Print the record lines from the one containing "IN, CA, MX, JP" through the one containing "Reading right to", inclusive, reproducing them word for word. Omit the pictures.

# [Source material]
━━━━━━

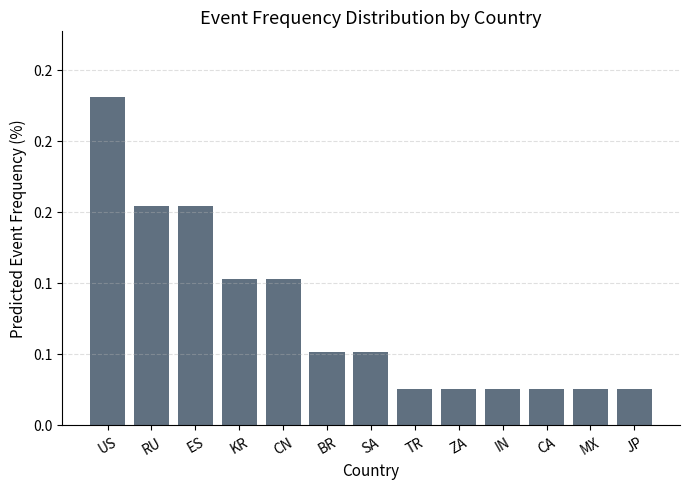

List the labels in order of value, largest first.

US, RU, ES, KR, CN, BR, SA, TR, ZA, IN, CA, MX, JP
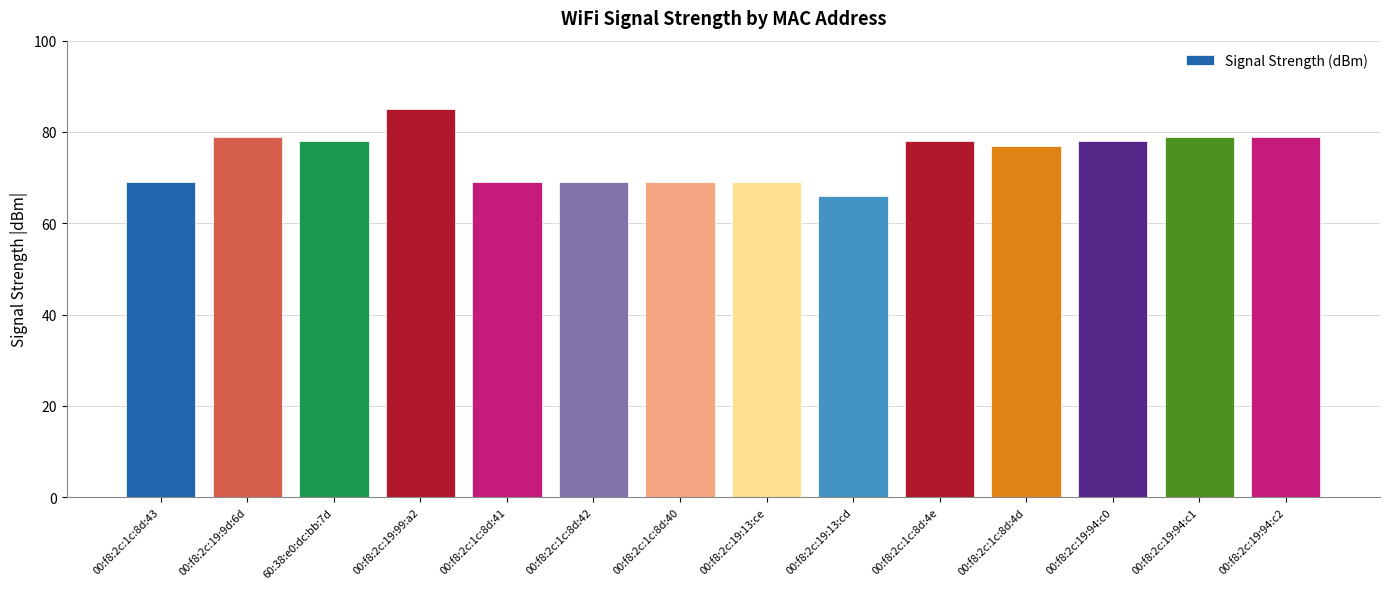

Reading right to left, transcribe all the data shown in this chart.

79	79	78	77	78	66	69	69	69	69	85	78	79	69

━━━━━━

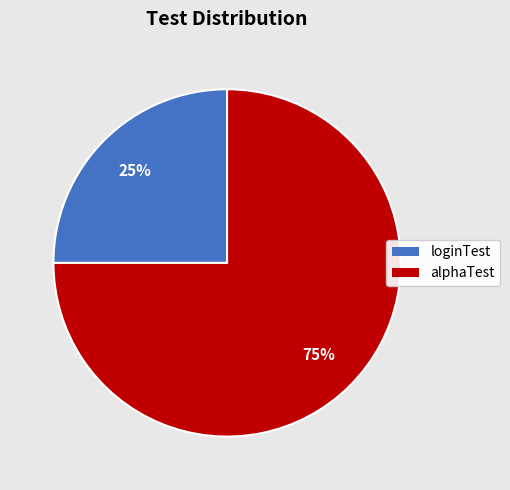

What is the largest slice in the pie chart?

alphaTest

━━━━━━

# [Written response]
US, RU, ES, KR, CN, BR, SA, TR, ZA, IN, CA, MX, JP

Reading right to left, transcribe all the data shown in this chart.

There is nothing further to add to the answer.